As with other practice tasks, the Board cannot provide a list of medications, routes of administration, or other specific information that may be relevant to determining whether or not a task is within the scope of practice for a LVN. What is within the scope of practice for one LVN may not be within the scope of practice for another LVN. The following documents on the Board's web page may be helpful for a LVN concerned about his/her scope of practice for administration of medications or other nursing practices.
15.27 The Licensed Vocational Nurse Scope of Practice
The Texas Board of Nursing (BON) is authorized by the Texas Legislature to regulate the nursing profession to ensure that every licensee is competent to practice safely. The Texas Nursing Practice Act (NPA) and the Board’s Rules and Regulations define the legal scope of practice for licensed vocational nurses (LVN). The LVN scope of practice is a directed scope of practice and requires appropriate supervision. The LVN, with a focus on patient safety, is required to function within the parameters of the legal scope of practice and in accordance with the federal, state, and local laws, rules, regulations, and policies, procedures and guidelines of the employing health care institution or practice setting. The LVN is responsible for providing safe, compassionate and focused nursing care to assigned patients with predictable health care needs.
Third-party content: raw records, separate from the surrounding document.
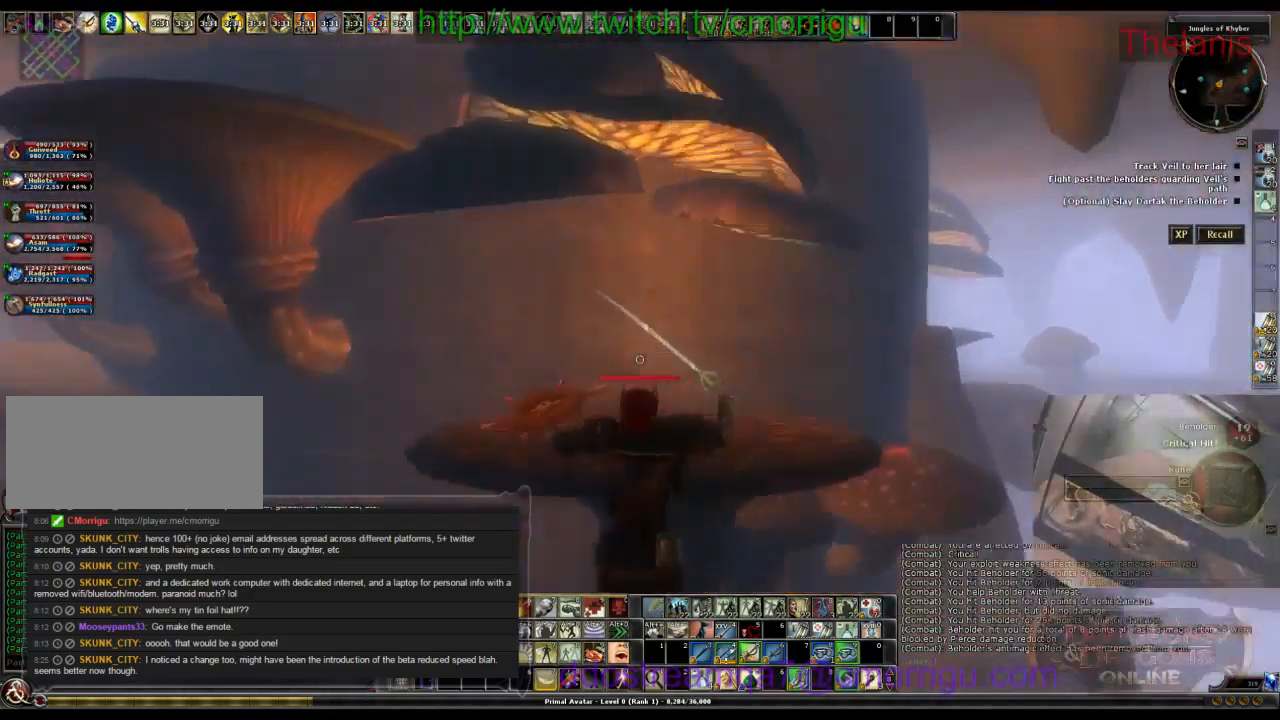
{"keys": ["d", "w"], "events": [[200, "d", "down"]]}
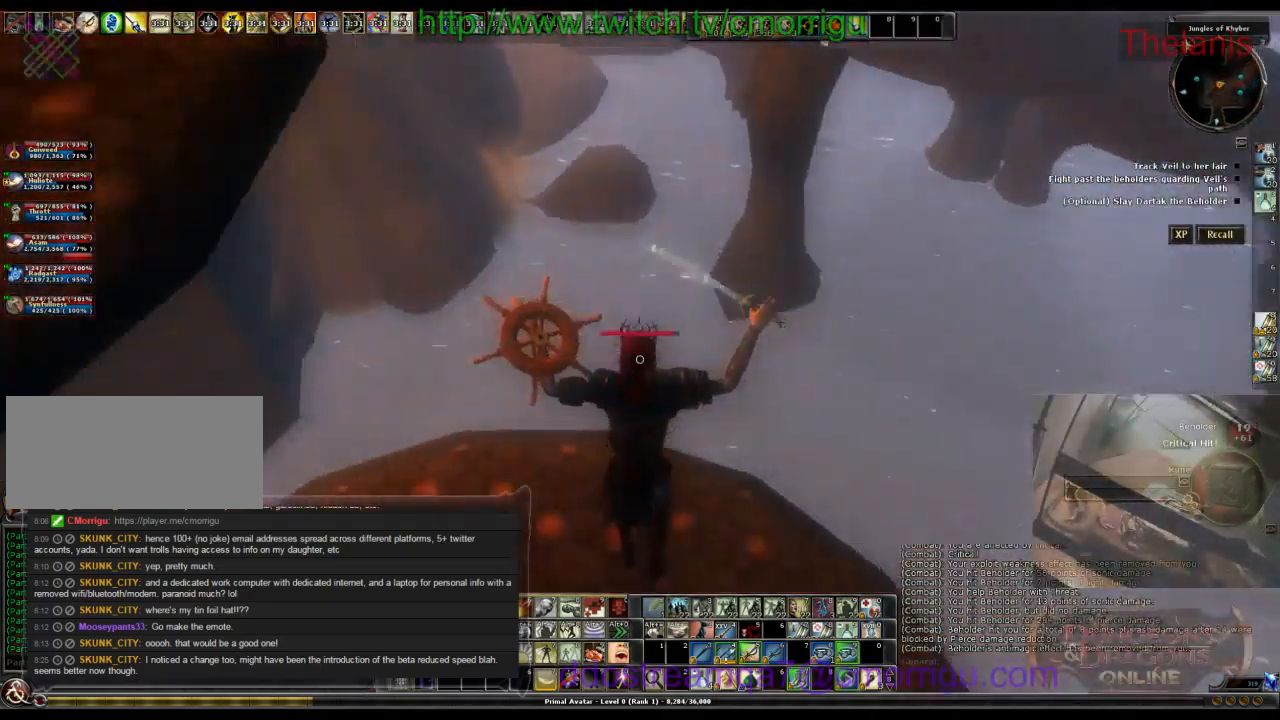
{"keys": ["d", "w"], "events": []}
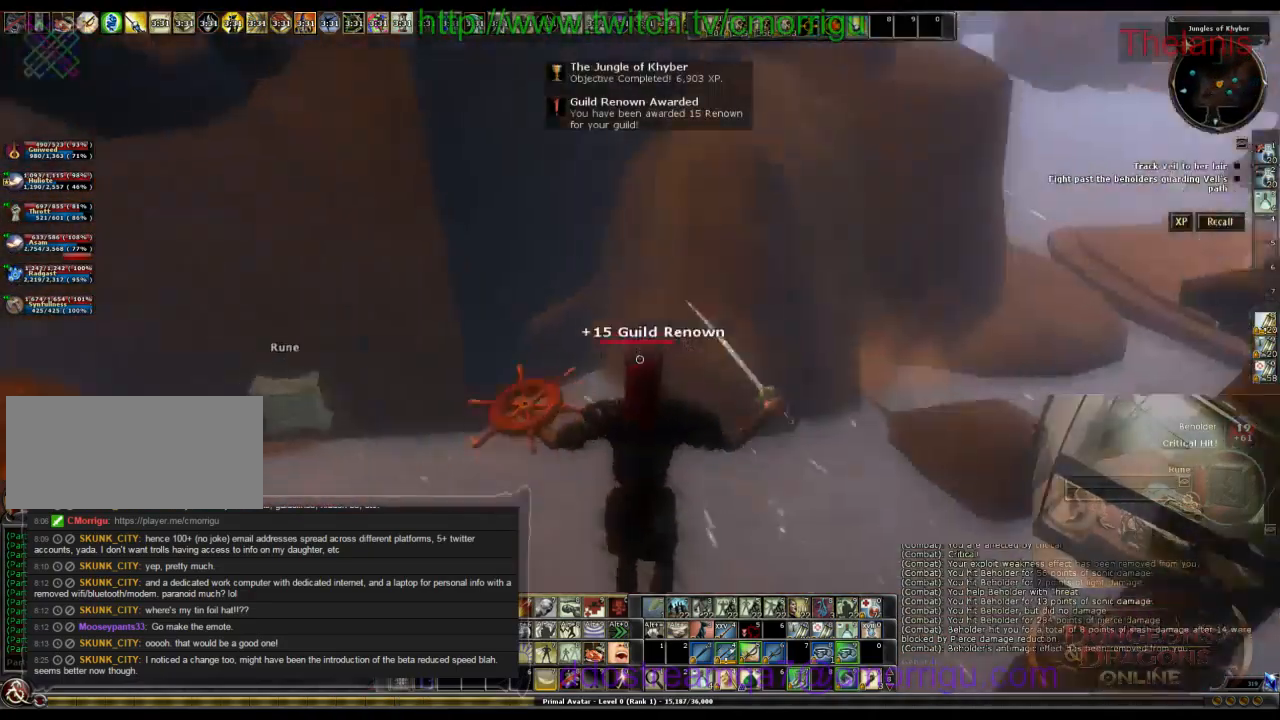
{"keys": ["a", "w"], "events": [[133, "d", "up"], [300, "a", "down"]]}
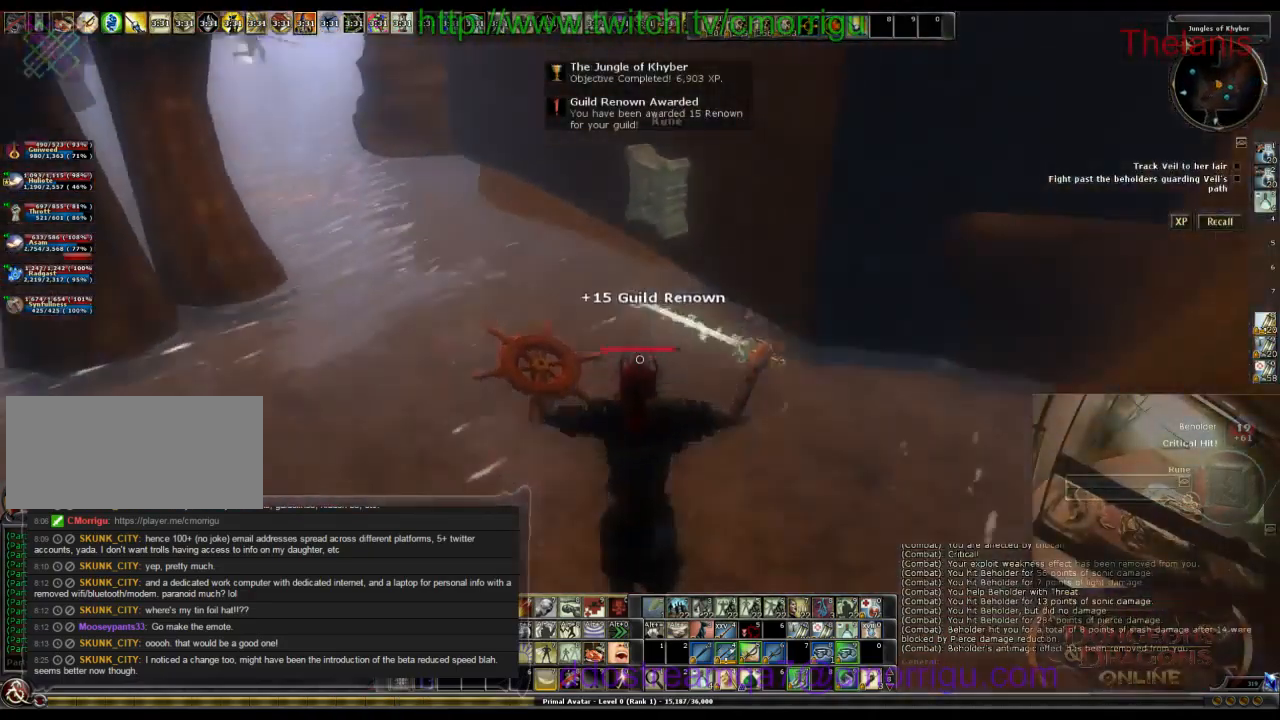
{"keys": [], "events": [[100, "a", "up"], [500, "w", "up"]]}
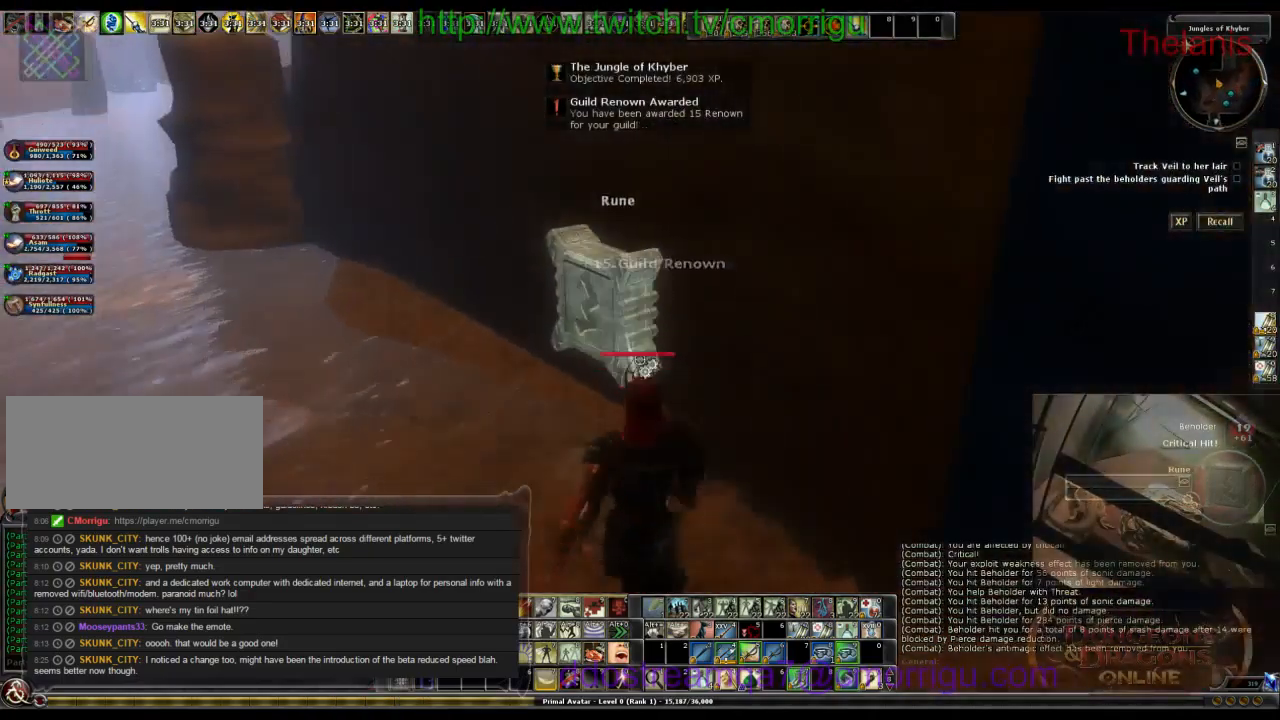
{"keys": [], "events": [[133, "e", "down"], [266, "e", "up"]]}
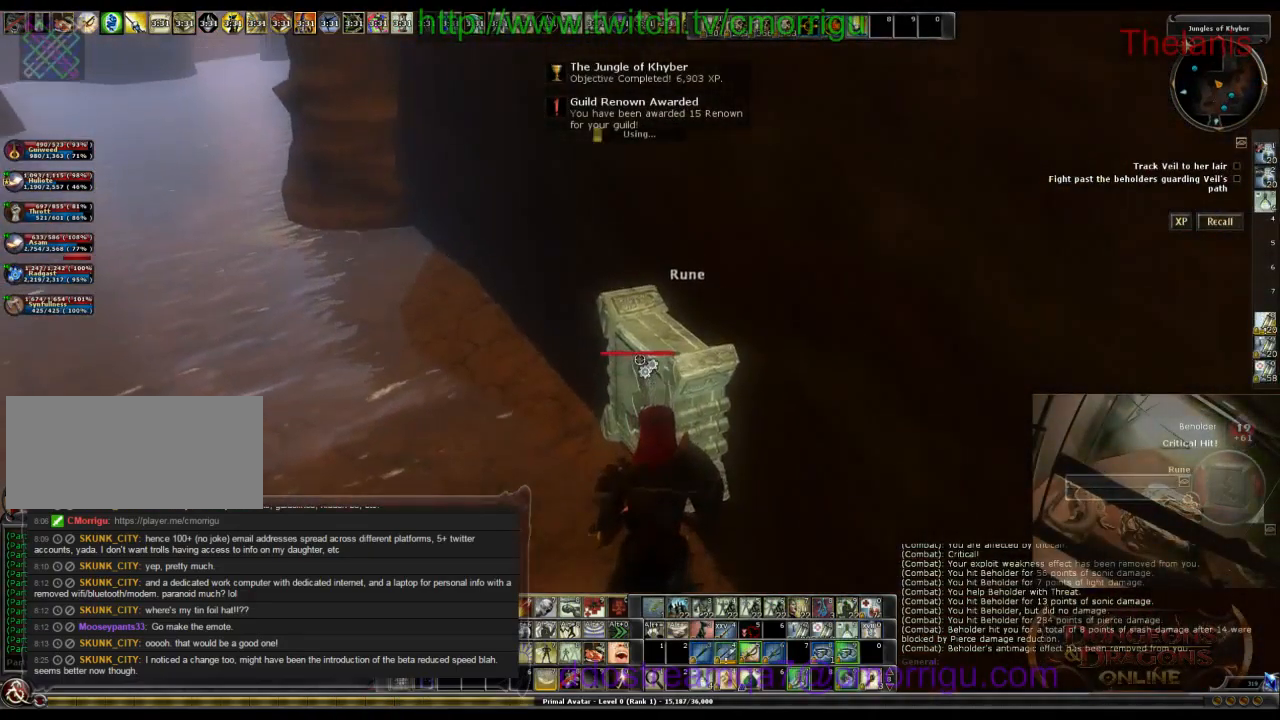
{"keys": [], "events": []}
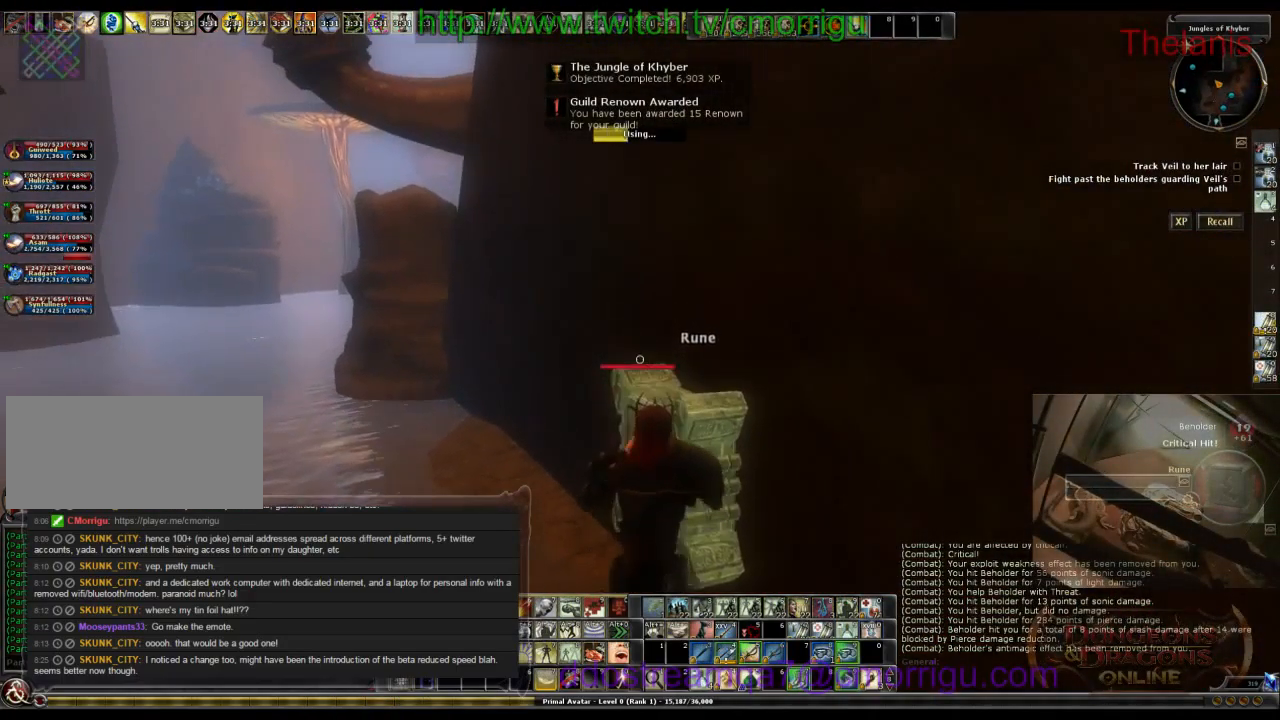
{"keys": [], "events": []}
The purpose of this position statement is to provide direction and recommendations for nurses and their employers regarding the safe and legal scope of practice for licensed vocational nurses and to promote an understanding of the differences between the LVN and RN levels of licensure.
BSN-CCRN, LNC
Ranger College School of Vocational Nursing 2003
University of Texas @ Arlington 2009
Texas Tech SON: ACNP Program 2014
Medical-Surgical/Neuro ICU
Arlington Memorial Hospital
tejas03
254 Posts
Do any of you know if there is any hospitals here in the DFW area that will hire a LVN to work as a patient care tech? I've already called the BON and understand they have a position statement regarding this (15.15) but does not say you can't. I'm trying very hard to go back to school to finish my BSN (applying at UTA). I've been an LVN for 11 yrs (have worked various areas outside hospital) but lack any actual hospital experience (which most hospitals aren't hiring LVNs anymore anyway) but I feel very confident working as a tech (and strictly adhering to the role of tech and not crossing that line). I feel this experience would greatly benefit me during school and be a foot in the door for after I graduate. Problem is no hospital is even offering me an interview. Any thoughts on this?!